Photos with located objects
━━━━━━━━━━━━━━━━━━━━━━━━━━━━━━
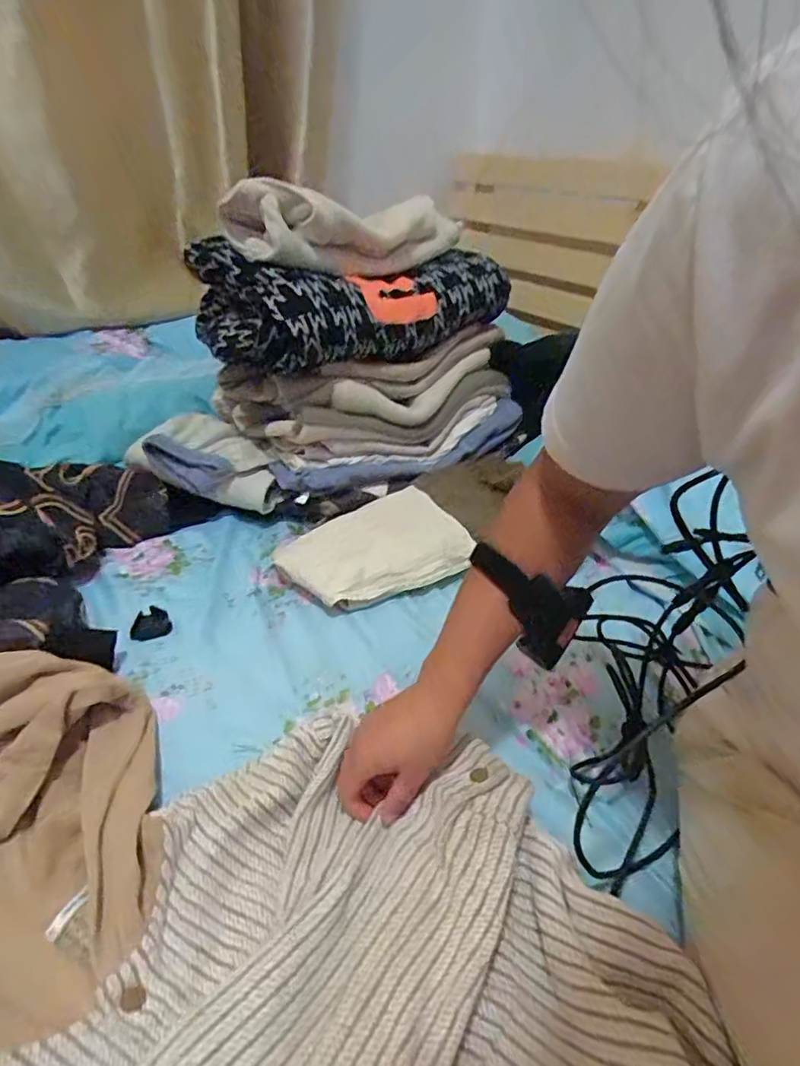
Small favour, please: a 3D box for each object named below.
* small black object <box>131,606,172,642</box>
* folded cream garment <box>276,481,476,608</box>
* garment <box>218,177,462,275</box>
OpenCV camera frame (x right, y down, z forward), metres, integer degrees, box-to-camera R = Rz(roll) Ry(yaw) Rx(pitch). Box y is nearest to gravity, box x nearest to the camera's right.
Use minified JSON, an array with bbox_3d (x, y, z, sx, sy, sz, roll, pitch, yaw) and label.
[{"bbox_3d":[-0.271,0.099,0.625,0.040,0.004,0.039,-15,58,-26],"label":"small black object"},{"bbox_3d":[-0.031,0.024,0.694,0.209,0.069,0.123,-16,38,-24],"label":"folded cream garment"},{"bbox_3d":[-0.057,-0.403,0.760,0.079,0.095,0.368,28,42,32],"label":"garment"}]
━━━━━━━━━━━━━━━━━━━━━━━━━━━━━━
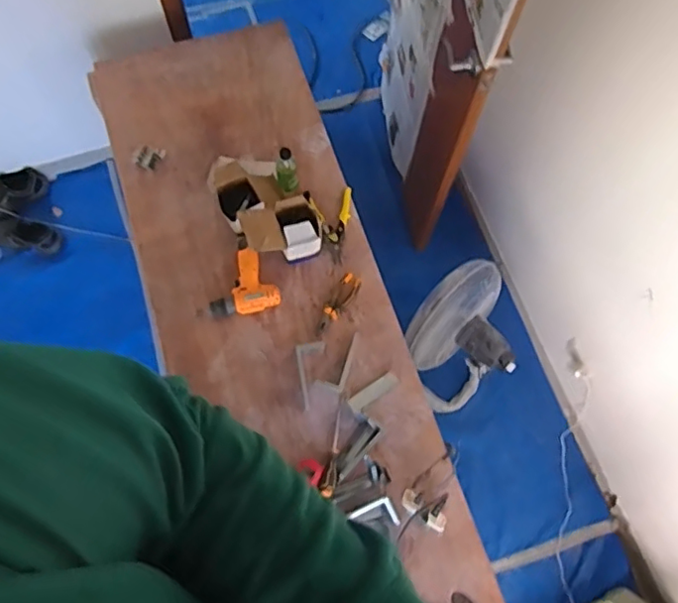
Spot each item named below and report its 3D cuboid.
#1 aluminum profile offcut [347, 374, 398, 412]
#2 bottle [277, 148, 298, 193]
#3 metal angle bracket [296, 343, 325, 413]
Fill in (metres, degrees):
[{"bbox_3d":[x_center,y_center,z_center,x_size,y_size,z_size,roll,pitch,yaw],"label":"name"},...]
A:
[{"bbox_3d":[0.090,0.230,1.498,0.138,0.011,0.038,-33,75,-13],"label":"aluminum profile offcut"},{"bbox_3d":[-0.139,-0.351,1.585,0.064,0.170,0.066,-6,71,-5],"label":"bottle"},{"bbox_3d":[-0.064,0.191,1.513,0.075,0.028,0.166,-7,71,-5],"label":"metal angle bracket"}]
━━━━━━━━━━━━━━━━━━━━━━━━━━━━━━
PROBLEM TO WORK ON
Wherever the word "metres" appears in the entries above, copy that line.

SOLUTION TO THIS PROBLEM
OpenCV camera frame (x right, y down, z forward), metres, integer degrees, box-to-camera R = Rz(roll) Ry(yaw) Rx(pitch). Box y is nearest to gravity, box x nearest to the camera's right.
Fill in (metres, degrees):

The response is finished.